Sunday, April 24, 2011

The Resurrection of Jesus Christ





If Christ has not been raised, then our preaching is in vain and your faith is in vain.  We are even found to be misrepresenting God, because we testified of God that he raised.
(I Cor 15:14-15)
Today in liturgies throughout the world the word often heard is “resurrection.”  Today is the day the Christian world celebrates and rejoices:  It is the Resurrection of the Lord Jesus Christ.  The words of St.
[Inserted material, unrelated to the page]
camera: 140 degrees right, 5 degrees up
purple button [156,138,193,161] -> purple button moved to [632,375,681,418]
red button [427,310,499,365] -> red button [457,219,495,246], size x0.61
Paul could not be clearer.  This is the message of faith for the Christian professing the faith.  If ever anyone wished to do away with the Christian belief, it could only occur if it could be proved that Jesus did NOT rise from the dead.
If the Resurrection were removed from the Christian story, what would remain?  What we would have would be a collection of stories and events about God and humankind.  We would have another religious world view.  The reality would be this:  “The Christian faith would be dead” (Pope Benedict XVI).  Furthermore, the primary character in the story would be “a failed religious leader.”  The Jesus role would be a “purely human” event in world history.  A failed leader would not serve as a standard for Christianity.  Only then could we opt for certain aspects of his life, “his heritage,” as norms for our own lives.  We would be without a model that has nothing like it, equal to it or even better than it.
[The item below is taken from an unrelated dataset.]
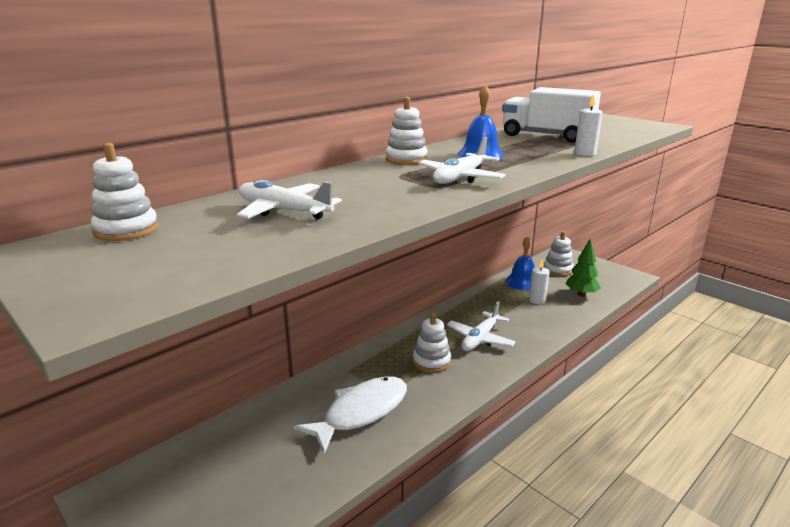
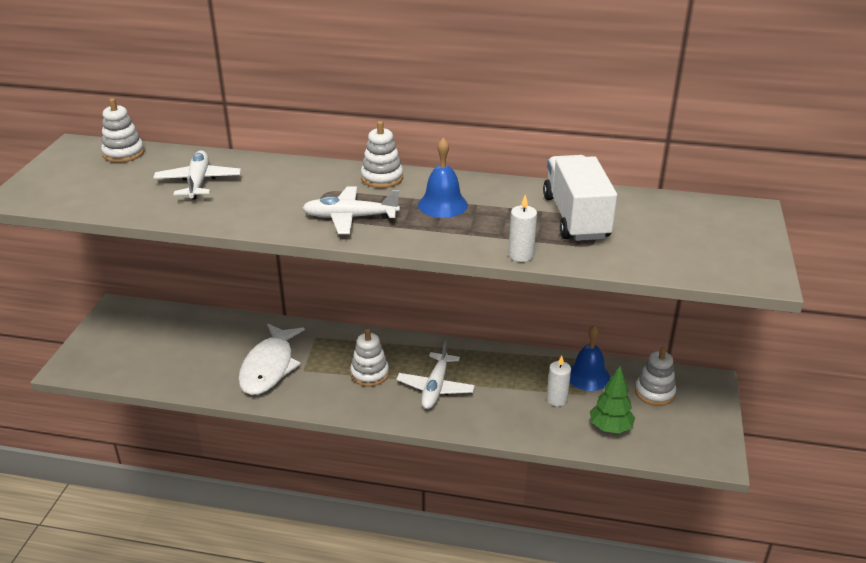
camera: 55 degrees right, 10 degrees up
white fish [294,376,407,454] -> white fish turned 90 degrees clockwise [238,324,305,395]
white plane [447,301,516,351] -> white plane turned 75 degrees counterclockwise [396,340,475,409]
Only the Resurrection, Jesus risen from the tomb, changes world history.  Repetitious world religion history would not be changed if Jesus had not risen from his death.
It is the Resurrection that actually teaches us who this historic figure was and continues to be.  To best understand this extraordinary moment that truly changed human history, we must “listen” to the words that come to us from the New Testament.   So we have to ask ourselves what truly happened.
From all accounts that we possess in the Scriptures, Jesus did rise from the dead and appeared to some witnesses in a period of time after his rising from the grave.  What they experienced in this visitations was far beyond anything they had ever experienced.  Even though they were compelled to tell others who had joined them in their allegiance to Jesus, these appearances were far beyond anything the had ever experienced.  It was only in these experiences that the disciples could begin to understand the uniqueness of this event.
We know from the New Testament gospel accounts that “the miracle of resuscitated corpse” was very different from the “equivalent” to several events similar to this:  the raising of (1)the son of the Naim widow; (2) Jairus’ daughter; and, (3) Lazarus.  What we know about this three people is that they did return to a regular life and at another point in time their lives ended in a natural death.
With the Resurrection of Jesus, we encounter something very different.  Almost 2000 years later we know this:  Jesus did rise from the dead like the examples of other those just mentioned but we have never had a record of his continuing his life as usual nor did he ever die again.  What the Resurrection teaches us is that Jesus’s Resurrection was about his “breaking into an entirely new way of life.”  His new life was no longer constricted by the natural laws of becoming and dying.  His rising put before the world “a new dimension of of human existence.”  His  rising was what Pope Benedict XVI calls an “evolutional leap.”  His Resurrection is not considered an isolated event, limited to the past.  Rather, in Jesus’ Resurrection there is a new possibility for human experience.  Furthermore, it impacts not only Jesus but every human being created by his Father.  His Resurrection present each of us with a “new kind of future.”
St. Paul, again writing to the Corinthian community, makes clear that Christians now have an inseparable link with the Son of God in and through his Resurrection.
What we give witness to in our celebration of this unique moment is that Jesus’ Resurrection is a “universal event, or it is nothing.”  Jesus has returned to be among us but not in the “normal human life in this world like Lazarus” and others he raised from the dead.   With the Resurrection, Jesus has rejoined the life of God, the life of his Father.  It is from this new life that he has come to meet his friends.  Through this great event, his followers and all humanity has reason “to believe in Jesus as the Son of God.”
The quoted words and phrases are from Pope Benedict XVI’s Jesus of Nazareth, Part Two, published just several weeks ago.